That is a sure fire way to create a three tiered system in senior rugby:
1) Premier Rugby
2) Big Subbies Clubs
3) Everyone else stumbling around a wasteland of what's left, waiting for the axe to fall either through lack of players but more likely through lack of volunteers.
Are we already not there, though, and is that a bad thing?
Premier/Shute/SRU serves an important purpose - it is the top level of club rugby and was traditionally, and will be again next season apparently, the top level of club rugby you could watch on FTA. Essentially, they fly the flag for the game below Super and Test level.
The big Subbies clubs are the next level - traditionally, many of these clubs would be lower division SRU clubs aiming to break into Shute competition but now serve as the "elite" amateur clubs below the semi-pro Premier clubs. For those who want strong competition without competing for pro contracts - just good, tough rugby.
Then we have the lower Div clubs - one for the weekend warriors who just want a game locally. Rugby for the sake of rugby without the cut-throat nature of the top divisions.
Now, where are the problems with this system? At the moment, the glass ceiling between SRU and Subbies means there are clubs who have bigger aspirations that are trapped in a system where they cannot operate as an elite club. Think your Drummoynes who want to operate at a level above amateur community rugby. Then you have the other, traditionally "Subbies" clubs who want top level competition but are more than comfortable operating as a community club.
This pushes down the line as well, with blurred lines between Div One and Div Two clubs like Petersham, Forest and Newport who teeter between the two and haven't been able to establish themselves like the Colleagues and Mosmans of the union. As you go further down, the gulfs continue to grow and you end up with logjams along divisional lines.
Subbies and the SRU have fundamentally not significantly changed in scope in the last 4 decades as far as I can tell - amateur policies and player points policies, of course, but Shute operates in a form of purgatory where it's a Sydney comp, then a NSW comp, and back again. Subbies gets the rejects from the SRU, like Penrith, Drummoyne, Hornsby, UNSW, etc.
We need better alignment between all levels of rugby - things like the Tooheys New Cup and the ARC/NRC were supposed to help with this but had their deficiencies and have gone by the wayside. If the SRU can't get it done then what chance do we have?
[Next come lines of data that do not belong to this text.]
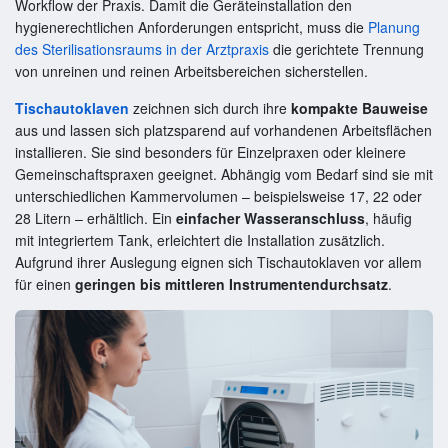
Workflow der Praxis. Damit die Geräteinstallation den
hygienerechtlichen Anforderungen entspricht, muss die
Planung
des Sterilisationsraums in der Arztpraxis
die gerichtete Trennung
von unreinen und reinen Arbeitsbereichen sicherstellen.
Tischautoklaven
zeichnen sich durch ihre
kompakte Bauweise
aus und lassen sich platzsparend auf vorhandenen Arbeitsflächen
installieren. Sie sind besonders für Einzelpraxen oder kleinere
Gemeinschaftspraxen geeignet. Abhängig vom Bedarf sind sie mit
unterschiedlichen Kammervolumen – beispielsweise 17, 22 oder
28 Litern – erhältlich. Ein
einfacher Wasseranschluss
, häufig
mit integriertem Tank, erleichtert die Installation zusätzlich.
Aufgrund ihrer Auslegung eignen sich Tischautoklaven vor allem
für einen
geringen bis mittleren Instrumentendurchsatz
.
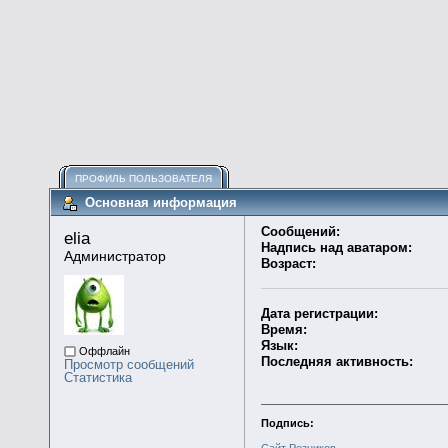
ПРОФИЛЬ ПОЛЬЗОВАТЕЛЯ
Основная информация
Сообщений:
elia 
Надпись над аватаром:
Администратор
Возраст:
Дата регистрации:
Время:
Язык:
Оффлайн
Последняя активность:
Просмотр сообщений
Статистика
Подпись:
Сайт Резников
,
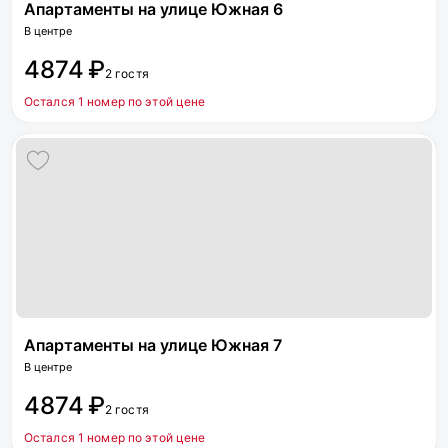
Апартаменты на улице Южная 6
В центре
4874 ₽
2 гостя
Остался 1 номер по этой цене
Апартаменты на улице Южная 7
В центре
4874 ₽
2 гостя
Остался 1 номер по этой цене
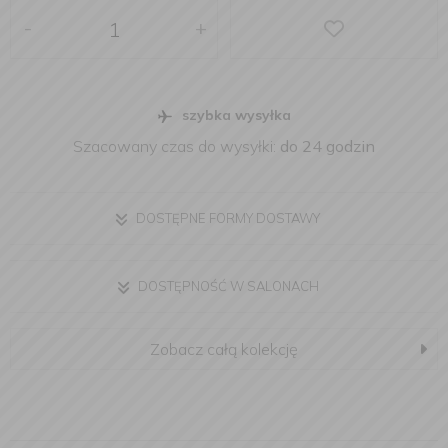
-
+
szybka wysyłka
Szacowany czas do wysyłki:
do 24 godzin
DOSTĘPNE FORMY DOSTAWY
DOSTĘPNOŚĆ W SALONACH
Zobacz całą kolekcję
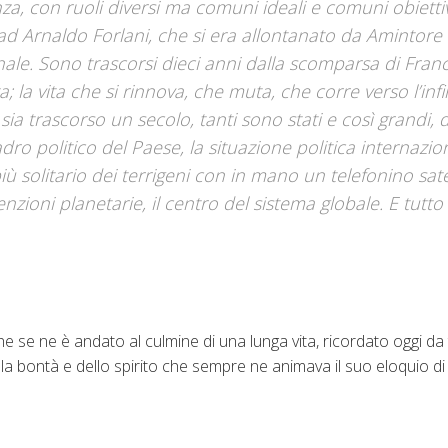
, con ruoli diversi ma comuni ideali e comuni obiettivi 
i ad Arnaldo Forlani, che si era allontanato da Amintore
onale. Sono trascorsi dieci anni dalla scomparsa di Fra
; la vita che si rinnova, che muta, che corre verso l’infi
ia trascorso un secolo, tanti sono stati e così grandi, d
ro politico del Paese, la situazione politica internazio
 più solitario dei terrigeni con in mano un telefonino sate
zioni planetarie, il centro del sistema globale. E tutto 
 se ne è andato al culmine di una lunga vita, ricordato oggi da 
la bontà e dello spirito che sempre ne animava il suo eloquio d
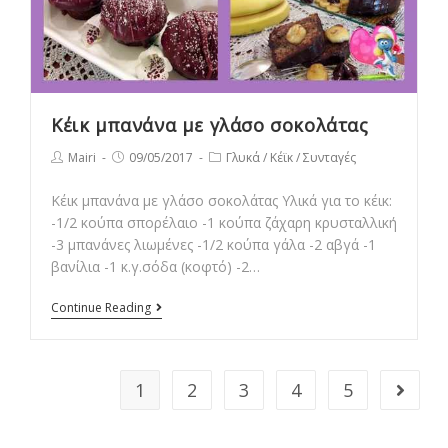
Κέικ μπανάνα με γλάσο σοκολάτας
Post
Post
Post
Mairi
09/05/2017
Γλυκά
/
Κέϊκ
/
Συνταγές
author:
published:
category:
Κέικ μπανάνα με γλάσο σοκολάτας Υλικά για το κέικ:
-1/2 κούπα σπορέλαιο -1 κούπα ζάχαρη κρυσταλλική
-3 μπανάνες λιωμένες -1/2 κούπα γάλα -2 αβγά -1
βανίλια -1 κ.γ.σόδα (κοφτό) -2…
Κέικ
Continue Reading
μπανάνα
με
γλάσο
1
2
3
4
5
Go to t
σοκολάτας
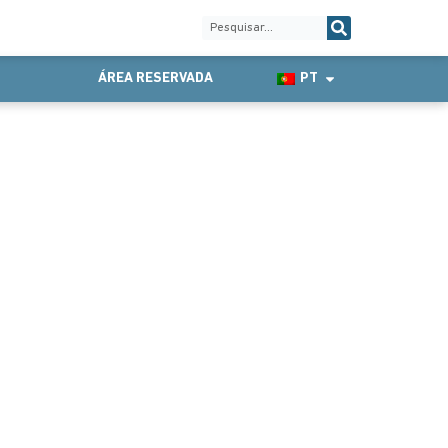
ÁREA RESERVADA
PT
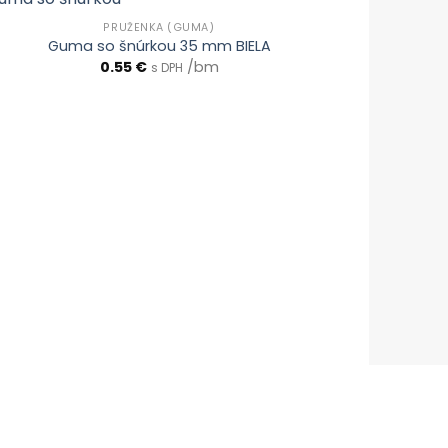
PRUŽENKA (GUMA)
Guma so šnúrkou 35 mm BIELA
0.55
€
/bm
s DPH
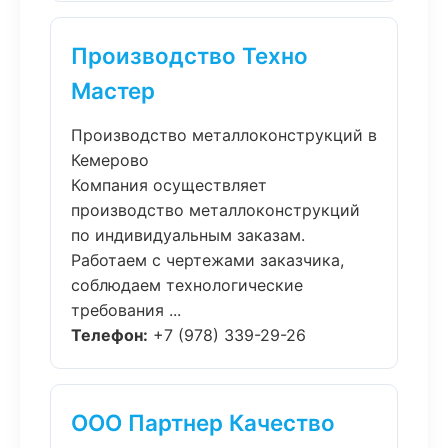
Производство Техно
Мастер
Производство металлоконструкций в
Кемерово
Компания осуществляет
производство металлоконструкций
по индивидуальным заказам.
Работаем с чертежами заказчика,
соблюдаем технологические
требования ...
Телефон:
+7 (978) 339-29-26
ООО Партнер Качество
IMO there needs to be a strong and thorough look of what Subbies competition will be into the future - if the aim is to become a social union, then you risk alienating the top clubs, but if you aim to be a fully competitive system, you will lose the lower end of town. The solution, in my view, is there needs to be either a middle ground or a split system to accommodate that.
A two-tier Subbies system, with a "Premiership" tier and a "Championship" tier, split into sub-divisions based on performance, is where I'd be looking. The logical split is along the lines of clubs with and without Colts but this doesn't fundamentally solve the current issues we have. Things like scheduling and divisional structures could be more rigid in the "Premiership" where competition is king but more relaxed in the "Championship" where just getting games on the park is focus. Teams can nominate which tier they would like to be considered for and, along with performance, facilities, numbers, etc. could be graded into one of those tiers.
What does this achieve? It means that clubs within tiers and divisions are closer in culture and aspiration to each other. You can tailor the more relaxed competitions to have less stringent schedules, less teams in a competition to ease travel while building inter-club connections. At the top end, you have the same alignment of "we want to compete with you" where you can really test which clubs are the best, without some of the mismatches we see where a highly ambitious club ends up getting mauled by the incumbent strong clubs.